There are 4 classes of problems people like us work on solving:
- Yesterday problems. Also known as "fighting the last war". I don't think any of us want to work on semantic markup for yesterday. The W3C doesn't usually work on yesterday problems, except when updating an old recommendation to incorporate errata or something.
- Today problems. Problems that lots of people are still running into, and where a quick solution, even if it is "hacky", would have immediate benefit if it had wide support. WAI-ARIA could have been such a solution were it actually quick. Microformats are another good example. In general the W3C does not look at this type of problem because the processes are too long and frankly the market will deal with them before we ever could. However, I see XHTML Access and XHTML Role as fitting into this category. Should have been completed sooner, but whatever.
- Tomorrow problems. Problems that cutting edge people are running into now, and that lots of people are going to run into really soon. This is where the W3C should focus its energy, and certainly where we have been looking in the recent past. RDFa is a solution to a "tomorrow problem" in my mind. If we can quickly show how to map it to microformats, then it is also a solution to a today problem and will help the people using the solution also survive into tomorrow.
- Someday problems. Problems that visionaries have decided are where the industry is heading, and for which we need to start developing solutions now because it is going to take forever. This type of work has no place in the standards community. Instead, this is called "research" and there are appropriate places to do it. The W3C is not a good venue for cutting edge research.
XHTML / XML grammars and easy annotation is a today problem and a tomorrow problem. We need a quick bridge, and we need a long term solution. I think we have both in the XHTML RDFa module.

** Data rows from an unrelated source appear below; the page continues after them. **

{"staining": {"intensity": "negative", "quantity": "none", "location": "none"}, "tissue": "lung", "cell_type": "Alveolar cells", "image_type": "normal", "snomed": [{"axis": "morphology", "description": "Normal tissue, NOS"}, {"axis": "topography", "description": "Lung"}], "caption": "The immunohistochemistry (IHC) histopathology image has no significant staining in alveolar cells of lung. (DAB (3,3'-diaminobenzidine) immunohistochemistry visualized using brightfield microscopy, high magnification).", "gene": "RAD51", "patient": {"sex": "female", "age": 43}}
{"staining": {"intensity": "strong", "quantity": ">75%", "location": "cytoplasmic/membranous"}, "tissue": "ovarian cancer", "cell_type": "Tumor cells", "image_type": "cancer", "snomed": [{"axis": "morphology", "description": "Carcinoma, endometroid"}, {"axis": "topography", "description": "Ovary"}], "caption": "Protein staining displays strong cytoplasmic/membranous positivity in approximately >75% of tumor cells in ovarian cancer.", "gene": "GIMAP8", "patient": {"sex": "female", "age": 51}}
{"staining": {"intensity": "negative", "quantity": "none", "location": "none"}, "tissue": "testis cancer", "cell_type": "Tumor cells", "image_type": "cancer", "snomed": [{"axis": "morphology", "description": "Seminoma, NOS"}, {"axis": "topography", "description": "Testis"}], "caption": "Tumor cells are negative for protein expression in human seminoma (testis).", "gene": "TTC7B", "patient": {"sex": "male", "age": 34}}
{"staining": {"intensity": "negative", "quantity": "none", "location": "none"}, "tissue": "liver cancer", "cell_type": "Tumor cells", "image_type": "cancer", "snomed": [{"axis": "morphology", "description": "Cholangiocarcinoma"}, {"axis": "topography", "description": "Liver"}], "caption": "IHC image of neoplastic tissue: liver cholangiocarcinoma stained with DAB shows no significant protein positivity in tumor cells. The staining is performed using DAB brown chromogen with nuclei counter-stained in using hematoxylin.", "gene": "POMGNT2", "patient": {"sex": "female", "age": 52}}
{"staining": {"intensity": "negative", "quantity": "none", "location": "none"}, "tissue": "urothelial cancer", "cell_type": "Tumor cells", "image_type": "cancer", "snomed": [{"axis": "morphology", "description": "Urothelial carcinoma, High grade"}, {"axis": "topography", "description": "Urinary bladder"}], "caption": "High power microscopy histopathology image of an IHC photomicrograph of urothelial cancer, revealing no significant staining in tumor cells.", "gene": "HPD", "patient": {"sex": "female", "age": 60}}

Improved accessibility is a today problem and a tomorrow problem. We have the start of some long term solutions with the Access and Role modules. These, coupled with dymanic semantics defined through RDF vocabularies are a great way to start making the web a more friendly place for people with disabilities.
Combining these technologies with WAI-ARIA into a new version of XHTML solves a today problem and a tomorrow problem. And, even better, it will work in existing user agents right now. We don't need to wait for the browser vendors to implement anything. That's surely the right place for us to be focusing our energies.
That's my opinion. That's what I am working toward. It might be a little head in the sand, but I sleep well at night and I am confident that we can declare victory very very soon. I invite you all to work with me on solving today and tomorrow problems. It's fun. It's rewarding. I doubt the people working on someday problems can say the same.